----- Entries shown -----

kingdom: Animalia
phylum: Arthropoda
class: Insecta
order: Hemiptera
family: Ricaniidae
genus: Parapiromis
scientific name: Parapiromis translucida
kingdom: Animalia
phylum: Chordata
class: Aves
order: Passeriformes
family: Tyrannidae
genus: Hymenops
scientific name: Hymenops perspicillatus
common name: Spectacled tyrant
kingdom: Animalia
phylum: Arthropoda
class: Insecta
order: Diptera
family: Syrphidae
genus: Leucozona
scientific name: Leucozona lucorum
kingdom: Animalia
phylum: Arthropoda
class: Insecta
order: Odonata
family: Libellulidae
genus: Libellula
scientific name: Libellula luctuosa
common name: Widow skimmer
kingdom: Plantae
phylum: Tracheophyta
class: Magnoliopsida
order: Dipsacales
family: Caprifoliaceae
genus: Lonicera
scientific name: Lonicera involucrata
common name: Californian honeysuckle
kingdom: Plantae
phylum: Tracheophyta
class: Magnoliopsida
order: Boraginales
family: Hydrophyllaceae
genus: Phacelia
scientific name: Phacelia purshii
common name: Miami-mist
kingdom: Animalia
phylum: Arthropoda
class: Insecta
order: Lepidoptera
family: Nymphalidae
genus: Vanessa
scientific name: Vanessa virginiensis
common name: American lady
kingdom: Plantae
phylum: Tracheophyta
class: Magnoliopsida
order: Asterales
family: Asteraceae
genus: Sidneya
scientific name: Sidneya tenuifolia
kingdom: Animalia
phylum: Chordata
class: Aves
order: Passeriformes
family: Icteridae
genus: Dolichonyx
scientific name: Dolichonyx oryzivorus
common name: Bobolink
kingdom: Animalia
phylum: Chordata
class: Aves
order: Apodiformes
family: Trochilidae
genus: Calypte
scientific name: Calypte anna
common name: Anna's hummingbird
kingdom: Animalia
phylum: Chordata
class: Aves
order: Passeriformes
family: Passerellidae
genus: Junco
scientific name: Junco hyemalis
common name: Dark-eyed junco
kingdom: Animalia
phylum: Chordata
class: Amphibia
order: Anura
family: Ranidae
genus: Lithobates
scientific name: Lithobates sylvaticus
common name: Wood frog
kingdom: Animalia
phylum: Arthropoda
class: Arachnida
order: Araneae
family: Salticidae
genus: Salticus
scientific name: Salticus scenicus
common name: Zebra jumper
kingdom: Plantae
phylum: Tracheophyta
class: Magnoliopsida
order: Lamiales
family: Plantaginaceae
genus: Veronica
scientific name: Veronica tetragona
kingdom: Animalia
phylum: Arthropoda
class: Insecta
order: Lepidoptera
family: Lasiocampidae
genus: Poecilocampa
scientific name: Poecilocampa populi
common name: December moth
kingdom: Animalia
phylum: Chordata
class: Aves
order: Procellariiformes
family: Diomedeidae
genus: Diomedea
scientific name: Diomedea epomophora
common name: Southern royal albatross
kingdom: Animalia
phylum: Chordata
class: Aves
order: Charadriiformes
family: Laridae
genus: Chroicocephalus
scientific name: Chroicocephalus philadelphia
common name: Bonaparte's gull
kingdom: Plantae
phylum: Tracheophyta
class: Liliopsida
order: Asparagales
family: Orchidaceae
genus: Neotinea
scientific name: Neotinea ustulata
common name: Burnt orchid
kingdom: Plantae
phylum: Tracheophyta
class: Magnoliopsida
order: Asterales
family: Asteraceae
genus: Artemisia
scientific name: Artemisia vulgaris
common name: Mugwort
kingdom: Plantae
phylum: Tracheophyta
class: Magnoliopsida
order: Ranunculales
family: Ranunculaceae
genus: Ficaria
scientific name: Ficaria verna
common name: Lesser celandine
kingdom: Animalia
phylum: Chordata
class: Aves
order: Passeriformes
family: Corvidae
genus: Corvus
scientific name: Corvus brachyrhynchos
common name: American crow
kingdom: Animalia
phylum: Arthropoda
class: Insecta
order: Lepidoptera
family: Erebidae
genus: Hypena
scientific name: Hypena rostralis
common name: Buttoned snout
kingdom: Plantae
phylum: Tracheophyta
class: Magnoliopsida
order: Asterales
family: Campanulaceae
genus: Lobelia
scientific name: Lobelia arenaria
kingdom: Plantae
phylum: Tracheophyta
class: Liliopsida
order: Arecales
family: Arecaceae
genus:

-----

## Given request
Rewrite the lines from the line with "common name: Wood frog" to the line with "genus: Diomedea", changing "phylum" to "division" and leaving everything else unchanged.

## Task answer
common name: Wood frog
kingdom: Animalia
division: Arthropoda
class: Arachnida
order: Araneae
family: Salticidae
genus: Salticus
scientific name: Salticus scenicus
common name: Zebra jumper
kingdom: Plantae
division: Tracheophyta
class: Magnoliopsida
order: Lamiales
family: Plantaginaceae
genus: Veronica
scientific name: Veronica tetragona
kingdom: Animalia
division: Arthropoda
class: Insecta
order: Lepidoptera
family: Lasiocampidae
genus: Poecilocampa
scientific name: Poecilocampa populi
common name: December moth
kingdom: Animalia
division: Chordata
class: Aves
order: Procellariiformes
family: Diomedeidae
genus: Diomedea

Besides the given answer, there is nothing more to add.